Periskop.id - Rupiah dibuka menguat 0,08% atau 15 poin ke level Rp17.980 per dolar AS pada awal sesi perdagangan Rabu (8/7/2026). Meski begitu, pergerakan sepanjang hari ini diprediksi fluktuatif dan berisiko berakhir melemah di kisaran Rp17.950 hingga Rp18.050 per dolar.
Analis Doo Financial Futures Lukman Leong memaparkan, rupiah pada Selasa (7/7) juga ditutup menguat tipis 0,08% ke level yang sama setelah bergerak relatif datar sepanjang sesi. Kenaikan cadangan devisa (cadev) Indonesia, yang tumbuh untuk pertama kalinya dalam enam bulan terakhir, menjadi pendorong utama sentimen positif tersebut.
"Data selanjutnya yang menjadi perhatian adalah penjualan ritel serta Indeks Keyakinan Konsumen atau IKK," kata Lukman dalam keterangannya, Selasa (7/7).
Meski ada dorongan dari sisi cadev, penguatan rupiah dinilai masih terbatas. Pelaku pasar memilih bersikap wait and see menjelang rilis sejumlah indikator ekonomi domestik yang dianggap berpotensi memberikan arah baru bagi pergerakan nilai tukar.
Dari sisi eksternal, mata uang Asia secara umum juga menunjukkan tren menguat terhadap dolar AS. Kondisi ini terjadi seiring indeks dolar yang cenderung datar, sementara investor global menanti rilis risalah rapat Federal Open Market Committee (FOMC) sebagai petunjuk arah kebijakan suku bunga bank sentral AS.
Lukman menilai, dalam jangka pendek rupiah masih berpotensi bergerak terbatas atau range-bound. Namun, peluang penguatan tetap terbuka apabila data kepercayaan konsumen domestik dirilis lebih baik dari ekspektasi pasar.
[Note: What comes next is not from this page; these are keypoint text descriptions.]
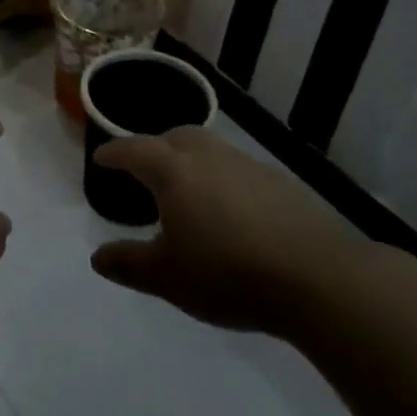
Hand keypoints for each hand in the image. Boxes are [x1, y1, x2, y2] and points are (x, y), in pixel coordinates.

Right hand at [89, 127, 365, 331]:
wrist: (318, 277)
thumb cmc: (228, 273)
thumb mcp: (167, 277)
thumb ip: (129, 264)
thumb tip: (98, 257)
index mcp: (174, 171)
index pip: (134, 150)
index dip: (114, 153)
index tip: (101, 158)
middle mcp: (209, 157)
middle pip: (175, 137)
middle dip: (155, 148)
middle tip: (145, 169)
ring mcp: (249, 166)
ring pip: (210, 150)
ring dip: (191, 161)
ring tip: (187, 191)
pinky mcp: (281, 183)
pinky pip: (238, 170)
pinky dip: (223, 180)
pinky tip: (230, 211)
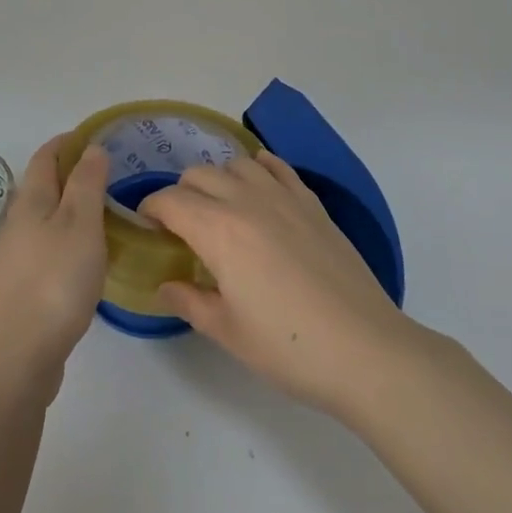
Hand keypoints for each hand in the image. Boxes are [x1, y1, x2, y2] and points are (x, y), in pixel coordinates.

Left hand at [0, 138, 108, 401]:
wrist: (15, 357)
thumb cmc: (54, 281)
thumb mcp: (81, 224)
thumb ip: (87, 184)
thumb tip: (90, 148)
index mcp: (31, 202)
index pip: (46, 156)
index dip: (68, 141)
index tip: (95, 136)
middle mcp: (17, 224)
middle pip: (42, 186)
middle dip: (71, 173)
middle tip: (110, 174)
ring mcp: (15, 258)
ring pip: (44, 219)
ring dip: (70, 208)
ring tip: (105, 212)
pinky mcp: (20, 289)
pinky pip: (46, 248)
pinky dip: (67, 239)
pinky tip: (86, 257)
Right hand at [139, 152, 417, 416]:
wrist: (364, 348)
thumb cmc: (288, 347)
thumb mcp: (227, 331)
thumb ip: (189, 301)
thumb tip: (165, 285)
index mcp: (218, 230)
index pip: (170, 201)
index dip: (150, 209)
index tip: (147, 228)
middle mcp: (247, 201)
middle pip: (199, 175)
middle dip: (180, 194)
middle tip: (181, 227)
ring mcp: (285, 197)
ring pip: (237, 164)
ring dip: (218, 179)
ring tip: (219, 209)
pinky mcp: (313, 203)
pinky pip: (278, 167)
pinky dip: (259, 167)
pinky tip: (258, 184)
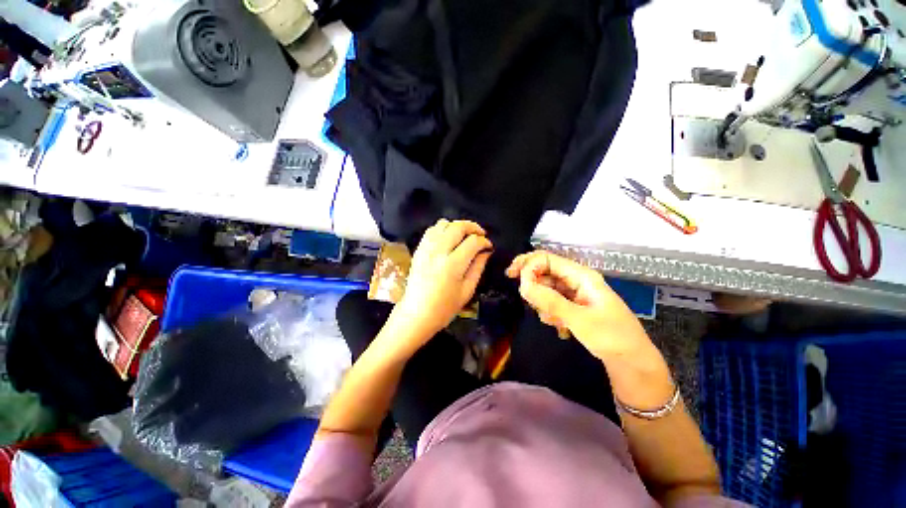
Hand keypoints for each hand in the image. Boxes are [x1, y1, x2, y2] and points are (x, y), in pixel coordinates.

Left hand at [388, 219, 492, 351]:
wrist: (416, 314)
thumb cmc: (444, 308)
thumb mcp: (467, 291)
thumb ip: (478, 267)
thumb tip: (486, 251)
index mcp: (453, 265)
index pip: (472, 242)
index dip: (484, 241)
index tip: (488, 246)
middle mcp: (438, 252)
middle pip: (458, 227)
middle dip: (473, 227)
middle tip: (480, 234)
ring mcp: (426, 249)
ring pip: (443, 224)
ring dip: (457, 226)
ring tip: (464, 235)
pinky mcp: (419, 250)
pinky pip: (431, 230)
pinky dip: (442, 229)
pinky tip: (448, 237)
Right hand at [506, 251, 650, 359]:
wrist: (632, 363)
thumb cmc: (612, 337)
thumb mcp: (579, 319)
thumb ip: (549, 301)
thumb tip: (523, 285)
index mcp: (581, 275)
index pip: (547, 258)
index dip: (528, 265)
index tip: (513, 279)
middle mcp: (576, 280)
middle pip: (544, 272)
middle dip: (534, 286)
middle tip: (529, 302)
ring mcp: (575, 294)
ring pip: (546, 289)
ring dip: (543, 304)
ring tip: (555, 322)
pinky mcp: (574, 306)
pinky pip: (552, 302)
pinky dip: (550, 313)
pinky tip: (561, 328)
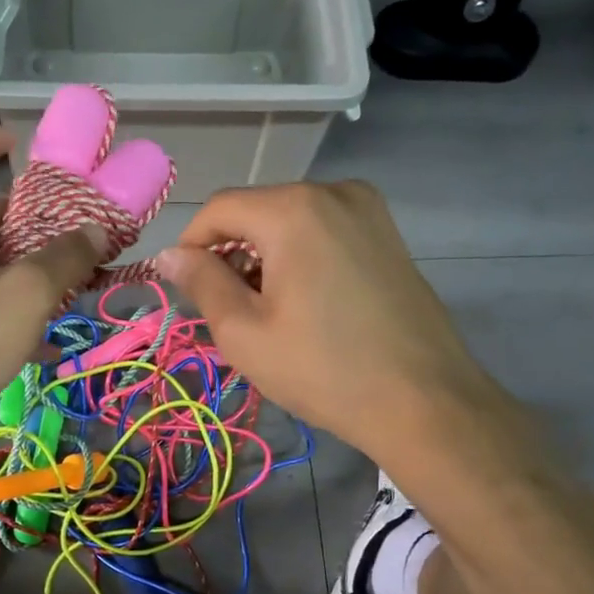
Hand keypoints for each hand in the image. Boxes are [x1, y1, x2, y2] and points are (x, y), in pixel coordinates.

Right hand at [158, 182, 493, 462]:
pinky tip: (304, 302)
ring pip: (290, 221)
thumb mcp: (244, 332)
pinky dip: (299, 256)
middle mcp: (334, 191)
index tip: (184, 288)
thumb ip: (201, 282)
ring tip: (266, 311)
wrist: (425, 402)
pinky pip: (324, 231)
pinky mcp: (388, 234)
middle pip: (256, 211)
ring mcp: (368, 210)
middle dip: (230, 253)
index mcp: (294, 209)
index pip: (219, 209)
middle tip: (226, 308)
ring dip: (264, 256)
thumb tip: (169, 255)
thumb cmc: (324, 369)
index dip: (191, 245)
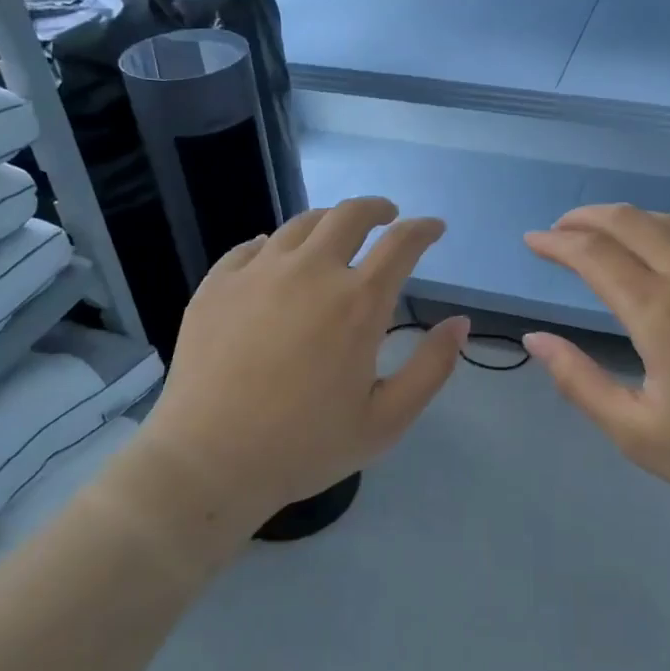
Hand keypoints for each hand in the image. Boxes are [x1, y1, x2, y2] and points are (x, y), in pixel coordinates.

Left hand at [125, 197, 467, 552]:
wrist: (209, 461)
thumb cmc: (306, 446)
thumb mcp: (387, 420)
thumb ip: (431, 367)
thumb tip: (460, 323)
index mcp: (358, 303)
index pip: (401, 243)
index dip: (424, 229)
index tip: (434, 229)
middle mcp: (310, 272)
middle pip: (349, 215)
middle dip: (377, 209)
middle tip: (387, 218)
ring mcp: (258, 273)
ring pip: (301, 224)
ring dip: (329, 222)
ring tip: (336, 236)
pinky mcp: (217, 284)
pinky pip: (252, 246)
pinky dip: (276, 245)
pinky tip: (276, 258)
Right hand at [523, 204, 669, 516]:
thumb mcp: (637, 433)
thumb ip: (579, 381)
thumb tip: (536, 338)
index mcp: (661, 311)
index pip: (594, 255)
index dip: (556, 242)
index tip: (533, 241)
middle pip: (631, 221)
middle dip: (586, 217)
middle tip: (560, 228)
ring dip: (628, 220)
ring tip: (603, 235)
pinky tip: (666, 261)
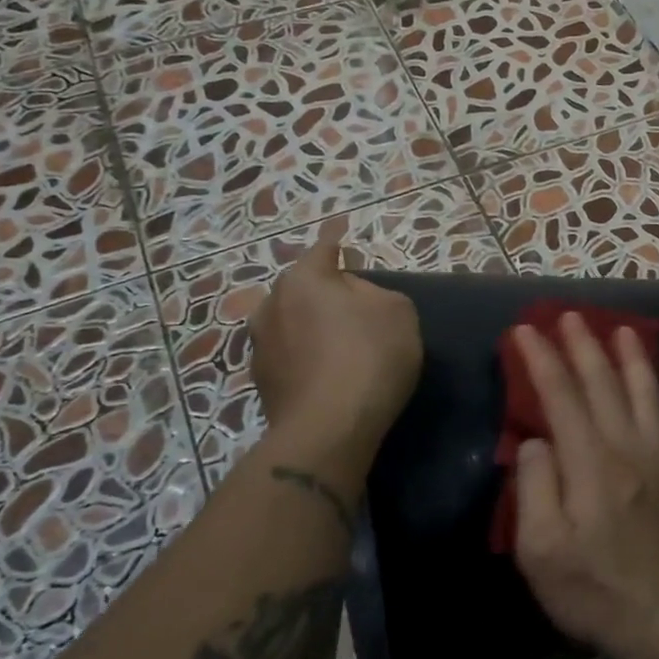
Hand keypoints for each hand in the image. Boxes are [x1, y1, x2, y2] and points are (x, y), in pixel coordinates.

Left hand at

"Dukungan dari kenaikan cadangan devisa memberikan sentimen positif bagi rupiah. Namun, pelaku pasar masih menunggu konfirmasi dari data ekonomi domestik berikutnya, terutama penjualan ritel dan Indeks Keyakinan Konsumen. Jika data tersebut menunjukkan perbaikan, rupiah berpotensi melanjutkan penguatannya," imbuh Lukman.
Pada pembukaan perdagangan Rabu pagi, indeks dolar turut menguat 0,14% ke posisi 101,16. Lukman menyebut, sentimen data domestik dan hasil risalah FOMC menjadi dua katalis utama yang akan menentukan arah rupiah hingga penutupan sesi hari ini.